# Holiday Inn Club Vacations at Orange Lake Resort - West, East, etc Village



## Arb (Jan 18, 2009)

I need help -- advice and info.
First, is ALL of Orange Lake now Holiday Inn?
Next: is there any advantge to staying in one or another of the "directional" Orange Lakes?


----------



## EvelynK72 (Jan 18, 2009)

A quick search of the discussion board using the term "Orange Lake" reveals a whole lot of posts regarding this resort. Here are two that describe the various areas:

http://tugbbs.com/forums/showthread.php?t=84134&highlight=orange+lake


http://tugbbs.com/forums/showthread.php?t=76313&highlight=orange+lake


And here is a link that describes a back route to Disney:


http://tugbbs.com/forums/showpost.php?p=579492&postcount=8




There were lots of other posts that may suit your own needs and questions, so I'd suggest running a search and scanning the topics.


----------



## Arb (Jan 18, 2009)

*I did search*

Actuallly, I did search before I asked.
Thanks for the links, though.
I'm still wonderng about the Holiday Inn connection. Did HI take over everything at Orange Lake?

Also, I'm wondering whether Holiday Inn took over the Marriott Panama City Legends property!


----------



## bccash63 (Jan 18, 2009)

I noticed the Holiday Inn at Orange Lake also when I was on RCI and wondered the same thing.  Even Lake Geneva here is WI now says Holiday Inn Orange Lake at Lake Geneva.  Dawn


----------



## scooooter (Jan 18, 2009)

They are calling it a "Strategic Alliance".  you can read about it here:

http://orangelake.com/quick_links/press_IHG_OLCC.html


----------



## Steve (Jan 18, 2009)

Arb said:


> Also, I'm wondering whether Holiday Inn took over the Marriott Panama City Legends property!

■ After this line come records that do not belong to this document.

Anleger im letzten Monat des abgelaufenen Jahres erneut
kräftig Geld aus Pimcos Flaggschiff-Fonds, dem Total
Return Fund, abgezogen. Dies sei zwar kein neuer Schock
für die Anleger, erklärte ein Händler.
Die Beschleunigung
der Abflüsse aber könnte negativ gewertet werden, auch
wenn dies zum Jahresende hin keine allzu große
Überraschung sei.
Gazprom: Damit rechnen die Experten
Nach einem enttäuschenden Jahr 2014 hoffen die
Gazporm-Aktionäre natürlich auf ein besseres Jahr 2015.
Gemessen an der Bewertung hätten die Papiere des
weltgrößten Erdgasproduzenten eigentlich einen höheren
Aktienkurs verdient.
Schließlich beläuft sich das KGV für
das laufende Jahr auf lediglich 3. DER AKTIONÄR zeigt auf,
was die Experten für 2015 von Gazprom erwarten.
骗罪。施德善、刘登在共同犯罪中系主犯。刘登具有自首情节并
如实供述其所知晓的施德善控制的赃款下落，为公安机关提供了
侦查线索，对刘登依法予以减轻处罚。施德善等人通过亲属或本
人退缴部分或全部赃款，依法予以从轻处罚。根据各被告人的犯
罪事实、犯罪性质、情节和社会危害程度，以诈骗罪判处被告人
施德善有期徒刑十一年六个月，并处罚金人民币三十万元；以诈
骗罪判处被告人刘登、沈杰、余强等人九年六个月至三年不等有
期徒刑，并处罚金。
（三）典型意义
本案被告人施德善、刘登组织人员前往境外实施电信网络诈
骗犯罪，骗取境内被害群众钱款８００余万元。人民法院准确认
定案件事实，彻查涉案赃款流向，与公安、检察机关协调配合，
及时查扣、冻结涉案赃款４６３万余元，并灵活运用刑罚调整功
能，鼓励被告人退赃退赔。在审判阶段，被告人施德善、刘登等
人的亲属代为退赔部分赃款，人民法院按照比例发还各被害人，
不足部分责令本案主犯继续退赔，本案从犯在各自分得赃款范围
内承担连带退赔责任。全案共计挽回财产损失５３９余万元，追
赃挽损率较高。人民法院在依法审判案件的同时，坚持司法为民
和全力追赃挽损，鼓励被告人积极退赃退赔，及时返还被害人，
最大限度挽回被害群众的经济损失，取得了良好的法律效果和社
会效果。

Holiday Inn has nothing to do with Marriott's Legends in Panama City Beach.  Holiday Inn has affiliated with Orange Lake Resort which owns some timeshare condos on the grounds of the Marriott hotel in PCB.  

Steve


----------



## gjw007 (Jan 19, 2009)

The easiest way to think of it as the Global Access program became Holiday Inn Vacation Club.


----------